Nach 1½-jähriger Bauzeit wurde die Stahlhochstraße zunächst am 8. Oktober 1964 für den Verkehr vom Oberbürgermeister Hubert Scharley (ohne die Anwesenheit von Willy Brandt) freigegeben. Der Ort der Freigabe war jedoch nicht an der Brücke, sondern an dem ehemaligen Kaiserplatz. Die Umbenennung der Stahlhochstraße in „Berliner Brücke“ geht auf einen Beschluß des Haupt- und Finanzausschusses der Stadt Gelsenkirchen vom 5. Mai 1965 zurück. Die Umsetzung durch den Regierenden Bürgermeister von Berlin, Willy Brandt, wurde am 23. Mai 1965 vollzogen.

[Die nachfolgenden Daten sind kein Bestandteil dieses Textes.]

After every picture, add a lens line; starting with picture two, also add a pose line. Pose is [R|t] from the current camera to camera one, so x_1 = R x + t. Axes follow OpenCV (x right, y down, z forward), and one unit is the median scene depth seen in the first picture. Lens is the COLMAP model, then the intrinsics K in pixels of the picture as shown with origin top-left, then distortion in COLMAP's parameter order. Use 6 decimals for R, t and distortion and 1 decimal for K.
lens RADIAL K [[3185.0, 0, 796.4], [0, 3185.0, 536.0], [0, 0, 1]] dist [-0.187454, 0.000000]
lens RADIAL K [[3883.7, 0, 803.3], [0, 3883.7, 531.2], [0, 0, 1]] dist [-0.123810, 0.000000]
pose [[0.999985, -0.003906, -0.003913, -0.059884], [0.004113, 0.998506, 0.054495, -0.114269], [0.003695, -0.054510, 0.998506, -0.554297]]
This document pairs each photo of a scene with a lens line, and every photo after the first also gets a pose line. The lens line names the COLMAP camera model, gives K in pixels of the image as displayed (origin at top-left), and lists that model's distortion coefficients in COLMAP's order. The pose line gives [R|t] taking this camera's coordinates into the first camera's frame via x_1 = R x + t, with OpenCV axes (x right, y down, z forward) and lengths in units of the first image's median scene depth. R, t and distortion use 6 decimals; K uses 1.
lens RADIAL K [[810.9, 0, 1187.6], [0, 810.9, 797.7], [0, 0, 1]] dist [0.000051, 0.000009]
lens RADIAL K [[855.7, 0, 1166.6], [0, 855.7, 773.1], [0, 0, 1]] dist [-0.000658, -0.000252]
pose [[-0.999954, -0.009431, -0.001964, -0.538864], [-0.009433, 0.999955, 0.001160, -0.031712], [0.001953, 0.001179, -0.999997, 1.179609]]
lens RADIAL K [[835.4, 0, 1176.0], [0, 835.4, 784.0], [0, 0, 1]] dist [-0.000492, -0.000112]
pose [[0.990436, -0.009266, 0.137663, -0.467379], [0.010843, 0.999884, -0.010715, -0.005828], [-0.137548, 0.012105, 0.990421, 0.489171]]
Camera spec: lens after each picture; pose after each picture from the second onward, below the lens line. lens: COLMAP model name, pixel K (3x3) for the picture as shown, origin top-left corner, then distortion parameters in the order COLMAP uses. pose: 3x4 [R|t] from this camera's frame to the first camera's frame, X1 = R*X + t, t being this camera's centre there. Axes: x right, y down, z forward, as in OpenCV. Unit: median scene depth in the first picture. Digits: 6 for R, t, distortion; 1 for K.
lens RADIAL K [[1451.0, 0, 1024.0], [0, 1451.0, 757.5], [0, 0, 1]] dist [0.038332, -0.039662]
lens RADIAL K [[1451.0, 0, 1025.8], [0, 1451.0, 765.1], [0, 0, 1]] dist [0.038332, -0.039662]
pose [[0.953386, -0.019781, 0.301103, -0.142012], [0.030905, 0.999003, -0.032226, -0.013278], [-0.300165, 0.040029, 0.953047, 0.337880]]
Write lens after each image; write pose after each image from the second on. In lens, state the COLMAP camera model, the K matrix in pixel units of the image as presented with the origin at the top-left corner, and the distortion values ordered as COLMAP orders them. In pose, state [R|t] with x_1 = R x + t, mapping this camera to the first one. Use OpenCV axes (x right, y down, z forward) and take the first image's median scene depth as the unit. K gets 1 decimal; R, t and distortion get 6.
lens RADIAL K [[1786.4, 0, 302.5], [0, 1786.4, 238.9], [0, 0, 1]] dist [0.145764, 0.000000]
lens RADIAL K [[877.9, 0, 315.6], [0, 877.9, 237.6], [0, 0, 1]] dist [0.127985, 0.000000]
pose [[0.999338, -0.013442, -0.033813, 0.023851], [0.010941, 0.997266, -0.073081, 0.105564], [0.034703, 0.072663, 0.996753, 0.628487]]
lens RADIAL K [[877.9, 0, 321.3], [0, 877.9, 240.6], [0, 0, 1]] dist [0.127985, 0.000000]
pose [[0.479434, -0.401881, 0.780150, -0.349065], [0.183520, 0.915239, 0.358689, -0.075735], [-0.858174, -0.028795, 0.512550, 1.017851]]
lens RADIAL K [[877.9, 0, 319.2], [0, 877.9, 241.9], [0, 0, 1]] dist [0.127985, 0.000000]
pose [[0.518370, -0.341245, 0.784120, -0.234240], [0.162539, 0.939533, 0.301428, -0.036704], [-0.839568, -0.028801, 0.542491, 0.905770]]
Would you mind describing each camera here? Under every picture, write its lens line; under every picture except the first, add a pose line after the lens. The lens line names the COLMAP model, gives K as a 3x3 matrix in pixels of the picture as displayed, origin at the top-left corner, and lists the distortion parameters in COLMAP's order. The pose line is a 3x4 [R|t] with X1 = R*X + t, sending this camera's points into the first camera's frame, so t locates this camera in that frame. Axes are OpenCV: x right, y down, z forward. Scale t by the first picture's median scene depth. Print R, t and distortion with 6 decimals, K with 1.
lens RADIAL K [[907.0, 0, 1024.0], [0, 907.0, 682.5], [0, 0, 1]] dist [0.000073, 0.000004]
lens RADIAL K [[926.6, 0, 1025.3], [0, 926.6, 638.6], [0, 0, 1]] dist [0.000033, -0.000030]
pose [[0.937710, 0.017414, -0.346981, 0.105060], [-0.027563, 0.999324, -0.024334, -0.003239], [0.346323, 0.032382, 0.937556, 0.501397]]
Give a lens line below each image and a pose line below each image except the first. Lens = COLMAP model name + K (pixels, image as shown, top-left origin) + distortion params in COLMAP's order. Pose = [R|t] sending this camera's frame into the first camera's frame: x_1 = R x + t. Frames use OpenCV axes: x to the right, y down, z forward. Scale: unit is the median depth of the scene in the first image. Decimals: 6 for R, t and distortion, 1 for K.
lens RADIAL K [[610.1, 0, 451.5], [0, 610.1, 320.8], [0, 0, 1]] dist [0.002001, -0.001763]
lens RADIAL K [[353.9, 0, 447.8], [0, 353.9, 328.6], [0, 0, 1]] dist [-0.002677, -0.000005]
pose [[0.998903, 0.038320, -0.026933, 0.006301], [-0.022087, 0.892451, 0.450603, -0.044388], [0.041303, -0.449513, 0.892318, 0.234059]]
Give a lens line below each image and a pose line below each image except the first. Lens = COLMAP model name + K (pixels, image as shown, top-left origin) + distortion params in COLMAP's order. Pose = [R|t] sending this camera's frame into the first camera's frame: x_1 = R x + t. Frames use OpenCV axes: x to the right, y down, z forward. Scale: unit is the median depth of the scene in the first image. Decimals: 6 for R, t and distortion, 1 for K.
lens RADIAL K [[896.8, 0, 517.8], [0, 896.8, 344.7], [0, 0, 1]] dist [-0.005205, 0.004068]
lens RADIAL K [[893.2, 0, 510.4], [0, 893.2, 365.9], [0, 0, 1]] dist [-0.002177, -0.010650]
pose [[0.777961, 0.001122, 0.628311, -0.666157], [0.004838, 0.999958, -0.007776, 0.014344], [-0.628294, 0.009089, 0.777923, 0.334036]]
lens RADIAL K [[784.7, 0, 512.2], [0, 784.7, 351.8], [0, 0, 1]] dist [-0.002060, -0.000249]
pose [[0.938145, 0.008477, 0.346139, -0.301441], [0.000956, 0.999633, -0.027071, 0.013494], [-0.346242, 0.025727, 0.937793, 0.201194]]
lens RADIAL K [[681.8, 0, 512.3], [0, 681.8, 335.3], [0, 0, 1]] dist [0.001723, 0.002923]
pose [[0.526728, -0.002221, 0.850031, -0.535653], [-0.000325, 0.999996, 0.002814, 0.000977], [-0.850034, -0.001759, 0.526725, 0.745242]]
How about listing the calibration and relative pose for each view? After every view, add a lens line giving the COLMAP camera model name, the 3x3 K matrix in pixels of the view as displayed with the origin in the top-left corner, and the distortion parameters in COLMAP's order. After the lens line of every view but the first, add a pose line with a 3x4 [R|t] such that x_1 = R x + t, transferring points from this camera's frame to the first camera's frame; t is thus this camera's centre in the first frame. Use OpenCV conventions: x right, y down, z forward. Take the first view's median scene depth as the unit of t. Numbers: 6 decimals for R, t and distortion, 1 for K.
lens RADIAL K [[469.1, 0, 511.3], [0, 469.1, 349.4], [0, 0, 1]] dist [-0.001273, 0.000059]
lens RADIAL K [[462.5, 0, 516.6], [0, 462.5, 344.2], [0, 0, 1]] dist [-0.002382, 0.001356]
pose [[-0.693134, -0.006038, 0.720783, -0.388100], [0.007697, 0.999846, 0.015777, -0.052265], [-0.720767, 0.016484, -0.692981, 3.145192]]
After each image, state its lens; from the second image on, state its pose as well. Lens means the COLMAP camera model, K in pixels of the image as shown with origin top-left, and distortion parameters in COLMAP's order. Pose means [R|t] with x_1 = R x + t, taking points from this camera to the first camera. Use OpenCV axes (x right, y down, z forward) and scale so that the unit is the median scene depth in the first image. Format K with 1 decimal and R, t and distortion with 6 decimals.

„Brandt bedankte sich bei der Einweihung: Das ist ein Geschenk an Berlin, das in Gelsenkirchen bleibt.

früherer Bahnübergang

Die Kaiser- und König-Wilhelm-Straße (heute Kurt-Schumacher-Straße) war seinerzeit (wie auch heute) eine der meist befahrenen Straßen Gelsenkirchens. Auf ihr verkehrte mit der Linie 302 auch die Straßenbahnverbindung zwischen Gelsenkirchen und Buer. Es kam an dem schienengleichen Bahnübergang der Zechenbahn regelmäßig zu erheblichen Wartezeiten. Um dies zu vermeiden, entschloss man sich, die Bahnstrecke mittels einer Stahlhochbrücke zu überqueren. Heute existiert die Bahnverbindung nicht mehr. Von den Schienen sind nur noch Reste vorhanden.

Gedenktafel Berliner Brücke

Edelstahlplatten

Die an der Brücke angebrachten Gedenktafeln wurde von dem Kunstschmied Heinz Schäpers entworfen. Am 17. März 2015 wurde eine der Edelstahlplatten von Metalldieben entwendet.

Im Juli 2015 wurden zwei dem Original täuschend ähnliche Metallplatten an der Brücke montiert. Sie ersetzen die Originalplatten, die am 17. März 2015 von Metalldieben abmontiert worden waren. Die Diebe waren damals beim Abtransport durch einen aufmerksamen Zeugen gestört worden und ließen eines der Originalschilder auf der Flucht zurück. Diese neuen Schilder wurden besonders gegen Diebstahl gesichert und sind mit einfachen Mitteln nicht zu demontieren.

Das verbliebene historische Original lagert seitdem im Institut für Stadtgeschichte. Die Metallschilder haben für die Stadt Gelsenkirchen vor allem einen historischen Wert.